De la poussière de Kinshasa aux parvis des plus grandes institutions mondiales, Freddy Bienvenu Tsimba s’est imposé comme l’un des plasticiens les plus profonds de notre époque. Son secret ? Transformer les douilles de cartouches et les machettes, outils de mort, en silhouettes de lumière et d’espoir.
L’alchimie du métal : De la douille à la chair
Formé à la sculpture monumentale à l’Académie des Beaux-Arts de Kinshasa, Freddy Tsimba aurait pu se contenter du bronze classique ou du bois. Mais son regard s’est arrêté sur ce que la guerre et la rue abandonnent : des fragments de violence. Dans son atelier de Kinshasa, où il vit et travaille toujours, il soude des milliers de douilles récoltées sur d’anciens champs de bataille ou des machettes ayant perdu leur tranchant.
De ce chaos métallique surgissent des corps. Souvent incomplets, toujours dignes. Ses « silhouettes effacées » ne sont pas des hommages à la tragédie, mais des monuments à la persistance. Chaque douille soudée est une voix qui refuse de se taire.
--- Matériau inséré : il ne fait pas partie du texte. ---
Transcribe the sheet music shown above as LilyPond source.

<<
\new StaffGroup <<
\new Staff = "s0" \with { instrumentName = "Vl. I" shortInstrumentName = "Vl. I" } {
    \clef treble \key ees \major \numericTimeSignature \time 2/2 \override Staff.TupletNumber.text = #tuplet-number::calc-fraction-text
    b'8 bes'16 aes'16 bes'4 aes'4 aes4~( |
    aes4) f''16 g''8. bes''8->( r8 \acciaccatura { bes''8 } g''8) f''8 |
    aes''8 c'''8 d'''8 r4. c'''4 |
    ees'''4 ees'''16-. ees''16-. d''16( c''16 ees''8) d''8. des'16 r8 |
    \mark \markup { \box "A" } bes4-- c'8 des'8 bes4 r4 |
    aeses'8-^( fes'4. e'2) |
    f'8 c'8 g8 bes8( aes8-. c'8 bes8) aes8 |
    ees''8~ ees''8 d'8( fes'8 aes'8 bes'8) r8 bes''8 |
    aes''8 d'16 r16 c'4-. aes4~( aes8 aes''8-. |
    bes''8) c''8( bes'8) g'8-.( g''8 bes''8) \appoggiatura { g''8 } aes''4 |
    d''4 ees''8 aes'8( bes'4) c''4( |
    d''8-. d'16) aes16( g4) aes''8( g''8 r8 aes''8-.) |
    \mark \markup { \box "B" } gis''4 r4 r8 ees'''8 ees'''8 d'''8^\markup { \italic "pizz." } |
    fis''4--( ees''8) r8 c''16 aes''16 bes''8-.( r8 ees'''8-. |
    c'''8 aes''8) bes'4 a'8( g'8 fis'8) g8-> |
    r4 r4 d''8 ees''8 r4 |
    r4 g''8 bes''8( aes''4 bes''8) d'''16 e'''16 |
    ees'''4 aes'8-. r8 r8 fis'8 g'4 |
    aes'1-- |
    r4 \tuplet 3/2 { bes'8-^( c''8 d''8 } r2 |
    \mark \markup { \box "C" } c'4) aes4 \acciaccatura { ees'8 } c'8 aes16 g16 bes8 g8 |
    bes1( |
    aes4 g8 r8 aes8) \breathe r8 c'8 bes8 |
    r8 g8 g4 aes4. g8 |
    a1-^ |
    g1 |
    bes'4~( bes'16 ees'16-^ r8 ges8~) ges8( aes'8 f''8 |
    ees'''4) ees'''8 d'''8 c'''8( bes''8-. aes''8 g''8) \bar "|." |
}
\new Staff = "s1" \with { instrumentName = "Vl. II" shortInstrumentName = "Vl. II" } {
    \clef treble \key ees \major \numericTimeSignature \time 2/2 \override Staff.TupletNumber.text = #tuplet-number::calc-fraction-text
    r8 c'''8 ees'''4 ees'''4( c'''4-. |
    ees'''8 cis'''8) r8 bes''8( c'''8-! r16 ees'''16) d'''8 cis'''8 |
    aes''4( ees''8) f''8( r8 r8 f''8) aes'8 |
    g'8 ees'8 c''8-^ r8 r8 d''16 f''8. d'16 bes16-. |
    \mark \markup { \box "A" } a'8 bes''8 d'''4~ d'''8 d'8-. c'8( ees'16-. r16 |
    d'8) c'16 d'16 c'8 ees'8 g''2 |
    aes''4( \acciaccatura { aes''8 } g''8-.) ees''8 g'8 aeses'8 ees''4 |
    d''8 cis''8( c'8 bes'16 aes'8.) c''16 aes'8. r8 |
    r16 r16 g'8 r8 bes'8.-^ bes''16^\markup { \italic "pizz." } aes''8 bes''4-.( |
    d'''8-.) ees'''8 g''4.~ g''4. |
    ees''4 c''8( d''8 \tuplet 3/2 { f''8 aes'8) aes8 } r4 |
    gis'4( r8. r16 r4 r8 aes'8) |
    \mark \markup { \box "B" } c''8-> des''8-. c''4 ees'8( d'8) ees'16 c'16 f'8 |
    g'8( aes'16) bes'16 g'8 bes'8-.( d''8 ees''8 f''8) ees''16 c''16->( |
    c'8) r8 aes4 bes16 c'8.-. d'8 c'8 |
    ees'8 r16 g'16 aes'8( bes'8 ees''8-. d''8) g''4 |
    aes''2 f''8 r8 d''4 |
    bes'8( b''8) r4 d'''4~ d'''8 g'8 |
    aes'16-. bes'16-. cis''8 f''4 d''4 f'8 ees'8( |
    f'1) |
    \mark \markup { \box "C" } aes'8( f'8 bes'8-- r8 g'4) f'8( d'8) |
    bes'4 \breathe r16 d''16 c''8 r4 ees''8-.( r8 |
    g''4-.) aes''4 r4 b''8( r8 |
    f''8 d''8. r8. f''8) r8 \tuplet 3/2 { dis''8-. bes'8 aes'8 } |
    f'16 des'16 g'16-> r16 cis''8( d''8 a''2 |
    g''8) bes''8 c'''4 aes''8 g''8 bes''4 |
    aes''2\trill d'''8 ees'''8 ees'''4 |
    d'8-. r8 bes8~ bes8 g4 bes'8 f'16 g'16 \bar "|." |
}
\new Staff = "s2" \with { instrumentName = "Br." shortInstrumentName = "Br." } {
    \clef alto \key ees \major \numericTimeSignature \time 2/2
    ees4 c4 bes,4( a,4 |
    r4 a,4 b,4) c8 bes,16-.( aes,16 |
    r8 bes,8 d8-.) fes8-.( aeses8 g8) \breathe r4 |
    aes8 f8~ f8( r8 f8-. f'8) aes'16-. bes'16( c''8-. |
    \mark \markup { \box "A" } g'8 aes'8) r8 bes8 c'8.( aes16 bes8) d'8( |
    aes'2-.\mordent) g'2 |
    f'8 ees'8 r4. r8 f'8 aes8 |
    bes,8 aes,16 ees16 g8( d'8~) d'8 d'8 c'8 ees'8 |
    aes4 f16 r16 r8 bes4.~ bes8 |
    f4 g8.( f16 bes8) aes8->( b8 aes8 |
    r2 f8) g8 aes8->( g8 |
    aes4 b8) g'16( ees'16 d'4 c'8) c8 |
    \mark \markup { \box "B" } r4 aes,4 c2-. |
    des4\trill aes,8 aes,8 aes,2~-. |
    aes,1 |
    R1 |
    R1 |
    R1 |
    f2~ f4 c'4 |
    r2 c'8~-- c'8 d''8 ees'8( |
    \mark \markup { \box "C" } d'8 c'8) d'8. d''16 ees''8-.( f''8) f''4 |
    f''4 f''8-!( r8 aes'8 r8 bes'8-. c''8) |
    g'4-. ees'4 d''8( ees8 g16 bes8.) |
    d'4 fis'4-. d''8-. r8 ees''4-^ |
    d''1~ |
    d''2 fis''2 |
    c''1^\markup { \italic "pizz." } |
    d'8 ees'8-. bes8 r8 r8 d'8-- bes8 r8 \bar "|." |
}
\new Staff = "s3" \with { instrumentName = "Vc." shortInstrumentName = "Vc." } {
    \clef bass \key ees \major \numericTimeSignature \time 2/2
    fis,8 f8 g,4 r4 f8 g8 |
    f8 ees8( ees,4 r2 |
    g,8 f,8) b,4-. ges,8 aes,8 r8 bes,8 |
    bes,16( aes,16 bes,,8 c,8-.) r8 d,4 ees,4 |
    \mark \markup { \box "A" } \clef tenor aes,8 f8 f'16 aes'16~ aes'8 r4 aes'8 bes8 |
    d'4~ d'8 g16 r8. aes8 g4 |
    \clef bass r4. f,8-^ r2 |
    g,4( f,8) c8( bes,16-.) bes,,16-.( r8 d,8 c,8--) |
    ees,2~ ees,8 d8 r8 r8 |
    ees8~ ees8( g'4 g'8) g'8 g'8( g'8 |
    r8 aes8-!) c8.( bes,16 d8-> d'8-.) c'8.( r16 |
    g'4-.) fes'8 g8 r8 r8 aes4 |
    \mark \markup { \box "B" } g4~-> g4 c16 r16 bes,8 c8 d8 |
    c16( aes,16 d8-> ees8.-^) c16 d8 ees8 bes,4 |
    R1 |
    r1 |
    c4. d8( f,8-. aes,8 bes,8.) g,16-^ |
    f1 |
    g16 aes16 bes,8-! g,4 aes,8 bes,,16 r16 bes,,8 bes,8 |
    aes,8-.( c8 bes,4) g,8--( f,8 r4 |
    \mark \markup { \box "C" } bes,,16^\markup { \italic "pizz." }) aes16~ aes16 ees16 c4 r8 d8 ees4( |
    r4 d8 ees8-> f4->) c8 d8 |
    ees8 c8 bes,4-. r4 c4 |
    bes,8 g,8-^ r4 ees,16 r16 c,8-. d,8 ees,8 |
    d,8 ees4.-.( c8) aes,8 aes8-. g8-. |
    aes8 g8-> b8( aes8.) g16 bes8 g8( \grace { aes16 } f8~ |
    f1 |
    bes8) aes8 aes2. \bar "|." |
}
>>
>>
La femme, pilier de la survie
Au cœur de l’œuvre de Tsimba, la figure féminine occupe une place centrale, souvent représentée enceinte. Ce choix n’est pas esthétique, il est politique. Pour l’artiste, le ventre arrondi d’une femme faite de munitions est le symbole ultime du triomphe de la vie sur la destruction.
« Je fais des ventres de femmes pour dire qu’il y a la vie. » — Freddy Tsimba.
En 2018, cette vision a atteint une reconnaissance planétaire lorsque le Théâtre National de la Danse de Chaillot, à Paris, a acquis l’œuvre monumentale La Porteuse de vies. Composée de 20 000 cartouches, elle a été installée pour le 70e anniversaire de la Déclaration universelle des droits de l’homme. Elle y accueille désormais les visiteurs, rappelant que l’humanité peut se reconstruire, même à partir de ses propres ruines.
Un rayonnement international : De Bruxelles à l’Afrique
Le travail de Tsimba voyage et guérit. Dès 2007, la commune d’Ixelles en Belgique inaugurait Au-delà de l’espoir, une sculpture de douilles montrant une femme portant un enfant. Plus récemment, ses expositions thématiques ont marqué les esprits :
- Maison Machettes : Une réflexion sur la protection et la menace.
- Centre fermé, rêve ouvert : Une œuvre poignante sur l’enfermement et l’aspiration à la liberté.
- Mabelé (Terre) : Son exposition majeure en 2024 qui interroge notre lien au sol et à l’identité.
Un commissaire d’exposition engagé
Freddy Tsimba ne se contente pas de créer ; il transmet. En tant que commissaire d’exposition, il œuvre à la visibilité de la jeune création kinoise. Il est l’un des piliers du rayonnement artistique de la RDC, prouvant que Kinshasa n’est pas seulement une ville de chaos, mais une capitale mondiale de l’art contemporain.
En 2026, son influence continue de croître. Ses œuvres figurent dans les plus grandes collections privées et publiques, du Musée royal de l’Afrique centrale de Tervuren aux fondations d’art contemporain en Afrique du Sud.
Le témoin de l’invisible
En reliant les blessures de l’histoire congolaise aux conversations esthétiques globales, Freddy Tsimba a réussi un tour de force : il a rendu l’horreur muette et lui a donné une voix d’une élégance rare. Il reste ce « forgeron de la mémoire », sculptant patiemment une œuvre à hauteur d’homme, tournée obstinément vers la lumière.